Preparation is important because there’s going to be a lot of stuff going on the moderator has to keep track of. “How much time is left” may be the most obvious, and it’s close to most important when considered in conjunction with other elements. Sure, there’s a volunteer there to tell you when you have 10 minutes, five, two, clear out there’s people waiting. What do you do if you’re 25 minutes into a 50-minute panel and you’re three-quarters of the way through your questions? Even worse, what if you’ve been coming up with questions more or less off the top of your head, realize you’re running out of ideas, look at your watch and realize you still have half an hour? I saw this happen at Bouchercon—I won’t say in which panel—and the moderator depended on the audience to fill the last 20 minutes. That’s not right, and it’s not fair to anyone.
In addition to tracking time you’re also gauging the audience. Anyone who’s done a reading, sat on a panel, or given any kind of public performance knows not all audiences are created equal. If a certain type of question is dying, change up. It’s probably a good idea to have at least half again as many questions as you think you’ll need, covering different aspects of your topic. That allows you to switch off if what you thought would be clever just lies there and rots.
It’s also important to know your panelists. Not necessarily personally—though that never hurts—but their writing. A good moderator should probably read at least one book by each panelist, but at the very least should be familiar with their work through reviews, synopses, and excerpts. Specific questions may present themselves, but you’ll also know what kinds of questions will work better for the group as a whole. Another benefit to this relates to the previous paragraph, except in reverse: a line of inquiry goes well and you run out of related questions. Then is a good time to go with the flow. The last thing you want to do is to get everyone in a good mood—your panel is revved up, the audience is revved up—and you decide to talk about something else. Buzzkill.

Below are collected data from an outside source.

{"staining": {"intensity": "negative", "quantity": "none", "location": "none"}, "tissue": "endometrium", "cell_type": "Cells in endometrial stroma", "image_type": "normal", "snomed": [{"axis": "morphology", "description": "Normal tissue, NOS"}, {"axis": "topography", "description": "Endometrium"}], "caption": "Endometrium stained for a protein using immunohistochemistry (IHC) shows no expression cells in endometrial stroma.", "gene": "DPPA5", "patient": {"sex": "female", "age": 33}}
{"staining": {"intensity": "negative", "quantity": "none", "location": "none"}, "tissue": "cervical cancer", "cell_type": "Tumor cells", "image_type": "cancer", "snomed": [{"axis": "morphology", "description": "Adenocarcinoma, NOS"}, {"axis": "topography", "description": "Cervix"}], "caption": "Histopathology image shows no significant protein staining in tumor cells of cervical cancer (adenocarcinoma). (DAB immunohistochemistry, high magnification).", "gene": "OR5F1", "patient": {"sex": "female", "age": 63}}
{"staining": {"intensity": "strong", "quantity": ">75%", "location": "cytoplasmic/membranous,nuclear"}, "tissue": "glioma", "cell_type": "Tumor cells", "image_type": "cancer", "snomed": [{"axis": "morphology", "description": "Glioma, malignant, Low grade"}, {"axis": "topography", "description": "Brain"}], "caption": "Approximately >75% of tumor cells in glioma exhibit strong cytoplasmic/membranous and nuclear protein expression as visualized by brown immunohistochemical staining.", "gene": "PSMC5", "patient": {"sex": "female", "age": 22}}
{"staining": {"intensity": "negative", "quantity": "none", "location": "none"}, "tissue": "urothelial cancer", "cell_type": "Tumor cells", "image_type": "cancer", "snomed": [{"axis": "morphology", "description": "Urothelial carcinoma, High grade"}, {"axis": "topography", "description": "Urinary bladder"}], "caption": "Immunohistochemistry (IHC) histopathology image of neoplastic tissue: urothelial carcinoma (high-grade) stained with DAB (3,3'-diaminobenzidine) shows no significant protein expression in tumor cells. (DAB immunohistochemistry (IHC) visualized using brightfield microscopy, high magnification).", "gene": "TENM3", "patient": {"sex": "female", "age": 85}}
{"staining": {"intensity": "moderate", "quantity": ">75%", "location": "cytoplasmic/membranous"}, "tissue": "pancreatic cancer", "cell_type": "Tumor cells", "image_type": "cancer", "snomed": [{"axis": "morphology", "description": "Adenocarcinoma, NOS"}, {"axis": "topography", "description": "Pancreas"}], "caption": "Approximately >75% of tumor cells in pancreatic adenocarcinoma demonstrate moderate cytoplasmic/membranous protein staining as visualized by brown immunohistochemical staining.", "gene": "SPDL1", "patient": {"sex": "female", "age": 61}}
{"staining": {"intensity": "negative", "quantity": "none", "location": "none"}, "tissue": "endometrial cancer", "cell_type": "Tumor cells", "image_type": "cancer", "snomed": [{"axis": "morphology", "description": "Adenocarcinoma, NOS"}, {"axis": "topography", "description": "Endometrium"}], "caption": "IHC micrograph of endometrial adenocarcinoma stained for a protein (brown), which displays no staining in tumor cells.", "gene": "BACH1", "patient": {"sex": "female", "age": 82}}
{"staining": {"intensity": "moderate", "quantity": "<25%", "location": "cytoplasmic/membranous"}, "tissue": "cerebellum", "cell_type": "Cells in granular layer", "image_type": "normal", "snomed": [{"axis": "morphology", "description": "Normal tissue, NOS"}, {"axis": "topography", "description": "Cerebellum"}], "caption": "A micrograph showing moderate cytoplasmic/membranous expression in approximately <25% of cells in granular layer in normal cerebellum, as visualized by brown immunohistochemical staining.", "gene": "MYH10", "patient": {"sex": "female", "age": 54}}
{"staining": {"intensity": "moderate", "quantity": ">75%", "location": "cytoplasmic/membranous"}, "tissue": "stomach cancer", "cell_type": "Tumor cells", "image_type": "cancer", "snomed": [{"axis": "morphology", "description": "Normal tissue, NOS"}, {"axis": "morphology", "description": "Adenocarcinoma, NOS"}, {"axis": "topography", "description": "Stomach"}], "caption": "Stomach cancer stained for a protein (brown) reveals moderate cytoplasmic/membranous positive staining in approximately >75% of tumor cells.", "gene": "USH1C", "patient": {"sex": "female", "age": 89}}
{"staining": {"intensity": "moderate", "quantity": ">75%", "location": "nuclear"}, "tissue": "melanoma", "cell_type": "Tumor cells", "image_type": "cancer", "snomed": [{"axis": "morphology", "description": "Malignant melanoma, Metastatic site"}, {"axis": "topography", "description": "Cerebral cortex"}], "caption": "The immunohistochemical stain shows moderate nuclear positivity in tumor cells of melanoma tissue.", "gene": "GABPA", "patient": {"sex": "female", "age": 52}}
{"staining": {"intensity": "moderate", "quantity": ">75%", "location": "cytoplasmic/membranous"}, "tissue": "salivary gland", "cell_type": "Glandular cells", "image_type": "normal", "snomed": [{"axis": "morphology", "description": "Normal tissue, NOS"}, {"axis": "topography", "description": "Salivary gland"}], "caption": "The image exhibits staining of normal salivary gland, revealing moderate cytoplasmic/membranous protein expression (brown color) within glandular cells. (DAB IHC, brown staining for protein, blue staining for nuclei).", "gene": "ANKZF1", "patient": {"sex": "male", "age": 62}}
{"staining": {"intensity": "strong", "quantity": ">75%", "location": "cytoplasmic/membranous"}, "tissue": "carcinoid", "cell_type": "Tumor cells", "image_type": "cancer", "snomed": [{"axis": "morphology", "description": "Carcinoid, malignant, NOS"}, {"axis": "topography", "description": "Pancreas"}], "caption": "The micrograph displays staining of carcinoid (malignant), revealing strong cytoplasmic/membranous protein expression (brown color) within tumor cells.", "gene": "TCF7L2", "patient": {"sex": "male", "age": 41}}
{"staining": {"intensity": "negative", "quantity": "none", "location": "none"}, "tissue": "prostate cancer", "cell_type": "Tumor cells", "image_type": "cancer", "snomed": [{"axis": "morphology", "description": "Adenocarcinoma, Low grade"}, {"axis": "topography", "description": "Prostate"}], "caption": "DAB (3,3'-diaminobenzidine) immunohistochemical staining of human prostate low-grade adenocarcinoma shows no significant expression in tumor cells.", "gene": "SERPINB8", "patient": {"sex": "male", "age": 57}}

This year’s Bouchercon was my first moderator gig. Five writers (including one good friend, Terrence McCauley, yay me) including multi-bestseller Heather Graham, so I knew there would be a decent crowd. I polled a few moderators I’d seen before and thought did a good job—including the Master of Moderation, Peter Rozovsky—and started my research and working on questions several weeks in advance.
One panelist had to pull out due to an illness in the family. I felt bad for him, but the panel was not in danger. I had plenty of material. Stepping onto the dais I learned another panelist had taken ill and was missing.
Now I’m down to three. Fast math in my head. Fifty minute panel. Enough questions to allow five panelists to speak for half again that long. (So I hoped.) Only three panelists. Should still come out to about 45 minutes. Leave five to ten minutes for audience participation and I’ll be fine.
Then the real benefit of preparation made an appearance. Our other panelist—a fine writer and nice man based on our conversation in the Green Room—had never been on a panel before, got nervous and vapor locked. It happens. I’ll not name him as I don’t want to embarrass him, and after the event I felt badly for him. During the event I mostly felt bad for me, wondering what the fuck I was going to do to fill the time.
Some say luck is where preparation meets opportunity. In my case it was more like where preparation met Heather Graham and Terrence McCauley, both of whom stepped up to give more expansive answers as time went on. Shared a few anecdotes tangentially related to what was under discussion.
Therein lies the biggest lesson I learned: be generous with your panel and they’ll reciprocate. Take the time to make your best effort to understand their work and ask questions to help them put their best feet forward and they’ll carry you. The more attention the moderator can place on the panel, the better.
And should my third, nervous panelist read this: I’ll do a panel with you again anytime.